Luca Demontis (1988) è responsabile della formazione presso il Collegio universitario San Carlo di Modena. È membro del Consiglio direttivo del Festivalfilosofia di Modena, Carpi e Sassuolo e del Board di EucA (European university college Association). Laureato in filosofia a Siena, ha conseguito specializzazione e dottorato presso la Scuola Alti Studi della Fondazione Collegio San Carlo. Relatore in numerose conferenze internazionali, ha trascorso periodi di ricerca presso il Wolfson College di Oxford e la Universidad Autónoma di Madrid. È redattore de "Il Pensiero Storico" e ha pubblicato articoli su "El Mundo", "Il Mulino web" e "La Gazzetta di Modena".

Decine di giornalisti, politici e intellettuali fanno in questi giorni i conti con la scomparsa di Berlusconi e soprattutto con se stessi – con il loro ruolo negli anni berlusconiani, con gli intrecci di relazioni in cui si sono mossi, con le passioni, gli interessi, le pavidità che li hanno guidati. Non è tanto la vicenda di Berlusconi a raccontare l’autobiografia di una nazione, quanto ciò che ne è stato detto e scritto da una generazione che ne è stata protagonista, da una parte o dall’altra della barricata.

Ma che cosa resta dell’età berlusconiana per chi non ha attraversato quella parabola storica? Che cosa rimane di quella esperienza, una volta conclusa la biografia del suo mattatore? Tanto si è scritto sulle sue promesse mancate, sul “contratto con gli italiani” mai onorato. Il fallimento della “rivoluzione liberale” è un dato di fatto già consegnato alla storia, così come il prodigioso dispendio di capitale politico, conquistato con indubbia abilità, ma convogliato in costante favore dei propri interessi, piuttosto che di un’azione riformista volta al beneficio comune.

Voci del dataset
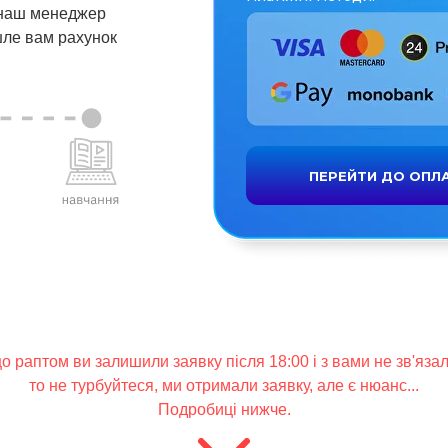
 наш менеджер
шле вам рахунок
ПЕРЕЙТИ ДО ОПЛ
о раптом ви залишили заявку після 18:00 і з вами не зв'язал
то не турбуйтеся, ми отримали заявку, але є нюанс...
Подробиці нижче.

Parti dell'esercizio
**a)** Stabilisci se ciascuna affermazione concorda con il brano, rispondendo sì o no e riportando tra virgolette le parole del brano che lo decidono.
(i) Luca Demontis si è laureato in filosofia a Bologna.
(ii) Luca Demontis ha svolto periodi di ricerca presso il Wolfson College di Oxford.
(iii) Il fallimento della "rivoluzione liberale" è presentato come una questione ancora aperta.
**b)** Rispondi in base al brano, contrassegnando le risposte con le stesse sigle.
(i) Presso quale istituzione Luca Demontis è responsabile della formazione?
(ii) Di quale testata è redattore?
(iii) Quale patto mai onorato viene citato a proposito delle promesse mancate?

Risultati in sequenza
**a)**
(i) No: "Laureato in filosofia a Siena"
(ii) Sì: "ha trascorso periodi di ricerca presso il Wolfson College di Oxford"
(iii) No: "Il fallimento della “rivoluzione liberale” è un dato di fatto già consegnato alla storia"

**b)**
(i) Il Collegio universitario San Carlo di Modena.
(ii) "Il Pensiero Storico".
(iii) Il “contratto con gli italiani”.